The proactive quality improvement process starts working when everyone on the team (including the leaders) starts thinking about their work in the context of Lean values. The continuous improvement culture needs to start influencing every work process, decision, and policy that shapes the workflow and the quality control system.
How it helps us?
When tests are performed by QA the bugs are already in the code which are not identified by the developers. This wastes the time of both testers and developers, creating unnecessary iterations and stealing the attention from the more important issues.
Every time a task goes back into re-iteration(rework, bug fix) solely because of negligence – it is a waste. Some waste is unavoidable, but when you proactively seek improvement opportunities, you try to minimize the preventable waste. The proactive notification at earlier stages itself avoid most of the minor issues. Applying proactive continuous quality improvement principles here means everyone in the development teams starts thinking about the value on the level of the whole flow.
Setting notification threshold too high so that notification and failure are almost at the same time leaving no window to react.
Not setting notification on rate of change of indicator.

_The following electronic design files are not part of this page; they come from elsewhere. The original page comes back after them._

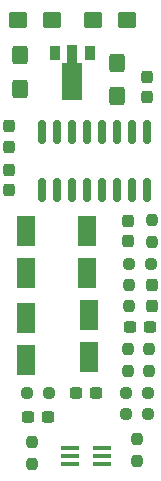
<source format=gbr>
%TF.GenerationSoftware,KiCad,Pcbnew,(6.0.9-0)*%
%TF.CreationDate,2024-03-22T18:27:50+01:00*%
%TF.ProjectId,pt-workshop,70742d77-6f72-46b7-9368-6f702e6b6963,rev?*%
%TF.SameCoordinates,Original*%
%TF.FileFunction,Paste,Top*%
%TF.FilePolarity,Positive*%
%FSLAX46Y46*%
G04 Gerber Fmt 4.6, Leading zero omitted, Abs format (unit mm)*
G04 Created by KiCad (PCBNEW (6.0.9-0)) date 2024-03-22 18:27:50*
%MOMM*%
%LPD*%
G01*
G04 APERTURE LIST*
G04 Aperture macros list*
%AMRoundRect*
0 Rectangle with rounded corners*
0 $1 Rounding radius*
0 $2 $3 $4 $5 $6 $7 $8 $9 X,Y pos of 4 corners*
0 Add a 4 corners polygon primitive as box body*
4,1,4,$2,$3,$4,$5,$6,$7,$8,$9,$2,$3,0*
0 Add four circle primitives for the rounded corners*
1,1,$1+$1,$2,$3*
1,1,$1+$1,$4,$5*
1,1,$1+$1,$6,$7*
1,1,$1+$1,$8,$9*
0 Add four rect primitives between the rounded corners*
20,1,$1+$1,$2,$3,$4,$5,0*
20,1,$1+$1,$4,$5,$6,$7,0*
20,1,$1+$1,$6,$7,$8,$9,0*
20,1,$1+$1,$8,$9,$2,$3,0*%
%AMFreePoly0*
4,1,9,3.862500,-0.866500,0.737500,-0.866500,0.737500,-0.450000,-0.737500,-0.450000,-0.737500,0.450000,0.737500,0.450000,0.737500,0.866500,3.862500,0.866500,3.862500,-0.866500,3.862500,-0.866500,$1*%
G04 Aperture macros list end*
%ADD10RoundRect,0.250000X-0.550000X1.050000X-0.550000X-1.050000X0.550000X-1.050000X0.550000X1.050000X0*%
%ADD11RoundRect,0.250000X-0.537500X-0.425000X0.537500X-0.425000X0.537500X0.425000X-0.537500X0.425000X0*%
%ADD12RoundRect,0.237500X0.237500X-0.250000X0.237500X0.250000X-0.237500X0.250000X-0.237500X-0.250000X0*%
%ADD13RoundRect,0.237500X0.250000X0.237500X-0.250000X0.237500X-0.250000X-0.237500X0.250000X-0.237500X0*%
%ADD14RoundRect,0.237500X-0.237500X0.300000X-0.237500X-0.300000X0.237500X-0.300000X0.237500X0.300000X0*%
%ADD15RoundRect,0.237500X-0.250000X-0.237500X0.250000X-0.237500X0.250000X0.237500X-0.250000X0.237500X0*%
%ADD16RoundRect,0.250000X0.425000X-0.537500X0.425000X0.537500X-0.425000X0.537500X-0.425000X-0.537500X0*%
%ADD17RoundRect,0.237500X0.237500X-0.300000X0.237500X0.300000X-0.237500X0.300000X-0.237500X-0.300000X0*%
%ADD18RoundRect,0.237500X-0.237500X0.250000X-0.237500X-0.250000X0.237500X-0.250000X0.237500X0.250000X0*%
%ADD19RoundRect,0.237500X-0.300000X-0.237500X0.300000X-0.237500X0.300000X0.237500X-0.300000X0.237500X0*%
%ADD20RoundRect,0.237500X0.300000X0.237500X-0.300000X0.237500X-0.300000X-0.237500X0.300000X-0.237500X0*%
%ADD21RoundRect,0.150000X-0.150000X0.825000X-0.150000X-0.825000X0.150000X-0.825000X0.150000X0.825000X0*%
%ADD22RoundRect,0.250000X0.550000X-1.050000X0.550000X1.050000X-0.550000X1.050000X-0.550000X-1.050000X0*%
%ADD23R,0.900000X1.300000*%
%ADD24FreePoly0,270.000000*%
%ADD25R,1.500000X0.400000*%
%ADD26RoundRect,0.250000X-0.425000X0.537500X-0.425000X-0.537500X0.425000X-0.537500X0.425000X0.537500X0*%
G04 APERTURE END LIST*
D10*
%TO.C,C216*%
X32258000Y-83036000D03*
X32258000Y-86636000D03*
%TD*%
D11*
%TO.C,C205*%
X37932500Y-57785000D03*
X40807500Y-57785000D03*
%TD*%
D12*
%TO.C,R207*%
X42672000Y-87526500D03*
X42672000Y-85701500D03*
%TD*%
D11*
%TO.C,C201*%
X31582500Y-57785000D03*
X34457500Y-57785000D03*
%TD*%
D13*
%TO.C,R202*%
X42822500Y-78486000D03*
X40997500Y-78486000D03*
%TD*%
D14*
%TO.C,C214*%
X42545000Y-62637500D03*
X42545000Y-64362500D03*
%TD*%
D12*
%TO.C,R201*%
X41021000Y-82065500D03*
X41021000Y-80240500D03*
%TD*%
D15*
%TO.C,R208*%
X32361500Y-89408000D03*
X34186500Y-89408000D03*
%TD*%
D16*
%TO.C,C215*%
X40005000Y-64302500D03*
X40005000Y-61427500D03*
%TD*%
D17*
%TO.C,C206*%
X40894000Y-76554500D03*
X40894000Y-74829500D03*
%TD*%
D18*
%TO.C,R306*%
X32766000Y-93575500D03*
X32766000Y-95400500D03*
%TD*%
%TO.C,R205*%
X40894000Y-85701500D03*
X40894000Y-87526500D03*
%TD*%
D12*
%TO.C,R301*%
X41656000Y-95146500D03*
X41656000Y-93321500D03*
%TD*%
D19*
%TO.C,C210*%
X32411500Y-91440000D03*
X34136500Y-91440000D03*
%TD*%
D20*
%TO.C,C212*%
X42772500Y-83820000D03*
X41047500Y-83820000D03*
%TD*%
D15*
%TO.C,R204*%
X40743500Y-91186000D03*
X42568500Y-91186000D03*
%TD*%
D21*
%TO.C,U202*%
X42545000Y-67310000D03*
X41275000Y-67310000D03*
X40005000Y-67310000D03*
X38735000Y-67310000D03*
X37465000Y-67310000D03*
X36195000Y-67310000D03*
X34925000Y-67310000D03*
X33655000Y-67310000D03*
X33655000Y-72260000D03*
X34925000Y-72260000D03*
X36195000Y-72260000D03*
X37465000Y-72260000D03*
X38735000Y-72260000D03*
X40005000Y-72260000D03*
X41275000Y-72260000D03*
X42545000Y-72260000D03*
%TD*%
D22*
%TO.C,C207*%
X32258000Y-79270000D03*
X32258000Y-75670000D03*
%TD*%
D13*
%TO.C,R206*%
X42568500Y-89408000D03*
X40743500Y-89408000D03*
%TD*%
D17*
%TO.C,C204*%
X42926000Y-82015500D03*
X42926000Y-80290500D03*
%TD*%
D23*
%TO.C,U201*%
X37695000Y-60580000D03*
D24*
X36195000Y-60667500D03*
D23*
X34695000Y-60580000D03*
%TD*%
D25*
%TO.C,Q301*%
X36008000Y-94092000D03*
X36008000Y-94742000D03*
X36008000Y-95392000D03*
X38668000Y-95392000D03*
X38668000Y-94742000D03*
X38668000Y-94092000D03*
%TD*%
D17*
%TO.C,C208*%
X30861000Y-68553500D03*
X30861000Y-66828500D03*
%TD*%
D22*
%TO.C,C211*%
X37465000Y-79270000D03*
X37465000Y-75670000D03*
%TD*%
D18*
%TO.C,R203*%
X42926000Y-74779500D03*
X42926000Y-76604500D03*
%TD*%
D26*
%TO.C,C203*%
X31750000Y-60792500D03*
X31750000Y-63667500D03*
%TD*%
D17*
%TO.C,C209*%
X30861000Y-72236500D03*
X30861000Y-70511500D03*
%TD*%
D22*
%TO.C,C202*%
X37592000Y-86382000D03*
X37592000Y-82782000D03*
%TD*%
D19*
%TO.C,C213*%
X36475500Y-89408000D03*
X38200500Y-89408000D03*
%TD*%
M02*

</source>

Setting the alert threshold too low so that there is a deluge of notifications.
A deluge of notifications during an event might be distracting rather than useful. When people are exposed to a large number of alarms, they can become desensitized to them (a problem known as "alert fatigue") leading to longer response times or missed alarms.
Ways to measure Proactive failure notifications
Instrumenting proactive monitoring is straightforward. The components to capture are:
The extent to which failure alerts from logging and monitoring systems are captured and used.
The extent to which system health is proactively monitored using threshold warnings.
The extent to which system health is proactively monitored using rate of change warnings.
To make sure you are capturing different aspects of your system, you should monitor metrics in at least two different ways. For example, you might set a metric threshold that triggers alerts if a metric rises or falls below a value over a given time window, and a rate of change, which triggers alerts when a metric value change rate is higher or lower than expected.